我在薩蘭託度夏。身在遠方時,我經常會想到這些地方,而腦海裡首先浮現的總是橄欖樹。從奧斯圖尼去往海邊的那條路上,生長著一些古老高大的橄欖樹。注視著它們,你不會覺得那是植物。它們的樹幹富於表現力,彷彿有感知一樣。有時候,我會禁不住一股魔力般的衝動去擁抱其中的一棵,以便從它身上汲取一些力量。

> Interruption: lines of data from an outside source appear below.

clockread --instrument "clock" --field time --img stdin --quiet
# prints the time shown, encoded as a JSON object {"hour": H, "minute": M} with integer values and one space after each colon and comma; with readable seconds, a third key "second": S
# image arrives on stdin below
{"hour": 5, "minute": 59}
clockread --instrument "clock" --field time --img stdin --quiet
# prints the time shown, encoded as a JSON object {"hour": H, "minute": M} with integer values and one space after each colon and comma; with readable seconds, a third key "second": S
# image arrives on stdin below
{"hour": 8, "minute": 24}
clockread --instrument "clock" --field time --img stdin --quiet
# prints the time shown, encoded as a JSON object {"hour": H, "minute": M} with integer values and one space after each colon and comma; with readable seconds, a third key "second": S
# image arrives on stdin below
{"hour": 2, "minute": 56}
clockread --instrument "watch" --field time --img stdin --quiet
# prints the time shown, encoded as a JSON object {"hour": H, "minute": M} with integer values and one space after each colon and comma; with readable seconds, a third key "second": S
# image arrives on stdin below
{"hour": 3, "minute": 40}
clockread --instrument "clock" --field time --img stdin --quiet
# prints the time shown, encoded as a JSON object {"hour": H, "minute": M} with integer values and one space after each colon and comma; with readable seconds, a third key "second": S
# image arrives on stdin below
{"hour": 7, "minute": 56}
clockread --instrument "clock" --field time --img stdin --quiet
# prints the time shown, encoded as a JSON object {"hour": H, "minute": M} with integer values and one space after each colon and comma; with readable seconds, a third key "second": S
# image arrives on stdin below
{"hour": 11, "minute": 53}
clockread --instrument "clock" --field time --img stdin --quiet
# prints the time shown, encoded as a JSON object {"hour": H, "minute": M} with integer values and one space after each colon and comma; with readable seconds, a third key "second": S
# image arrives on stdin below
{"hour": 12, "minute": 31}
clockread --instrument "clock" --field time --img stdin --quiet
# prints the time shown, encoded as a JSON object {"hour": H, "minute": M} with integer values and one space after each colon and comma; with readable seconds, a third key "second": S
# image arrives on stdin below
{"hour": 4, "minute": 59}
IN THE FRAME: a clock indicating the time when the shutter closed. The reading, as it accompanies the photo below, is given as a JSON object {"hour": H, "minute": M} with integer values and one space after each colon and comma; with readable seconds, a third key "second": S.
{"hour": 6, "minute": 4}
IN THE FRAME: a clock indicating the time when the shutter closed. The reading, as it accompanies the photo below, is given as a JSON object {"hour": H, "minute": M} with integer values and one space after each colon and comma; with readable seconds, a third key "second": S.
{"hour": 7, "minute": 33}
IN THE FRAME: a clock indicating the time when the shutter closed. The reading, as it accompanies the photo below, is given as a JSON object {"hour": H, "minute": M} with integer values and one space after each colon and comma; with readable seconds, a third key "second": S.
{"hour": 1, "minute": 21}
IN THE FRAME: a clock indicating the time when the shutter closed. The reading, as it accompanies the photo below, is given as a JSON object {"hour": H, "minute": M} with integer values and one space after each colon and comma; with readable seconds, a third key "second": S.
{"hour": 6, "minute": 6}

葉緣焦枯病菌在二〇一〇年入侵了加里波利附近的地區,繼而從那裡開始了它耐心的行軍。它一路向北,一公里一公里地傳染著橄欖樹。起初,樹葉好像只是被曬傷了,但隨著時間的流逝,那些樹都變成了骷髏。去年夏天,我開車行駛在從布林迪西到萊切的高速公路上,觸目皆是灰色樹木的「墳墓」。
然後,十年的時間還不足以讓所有人達成一致意見:
葉緣焦枯病菌是存在的。
不,葉緣焦枯病菌不存在。
葉緣焦枯病菌將傳染所有橄欖樹。
葉緣焦枯病菌只傳染疏於照顧的那些樹。
葉緣焦枯病菌是除草劑造成的。
葉緣焦枯病菌來自外國(都是他們的錯)。
我們要將被傳染的樹周圍一百
米範圍內的樹都拔掉。
用老辦法就行,在樹幹上塗點兒石灰。
就沒有人敢碰那些橄欖樹了!
傳染病是區域性問題。
傳染病是國家的問題。
傳染病是歐洲的問題。
而在此期間,病菌繼續蔓延,悄悄地壯大力量。它出現在昂蒂布、科西嘉、馬約卡。葉緣焦枯病菌偏愛度假聖地。
salentina,也稱薩蘭託半島,位於義大利最東端。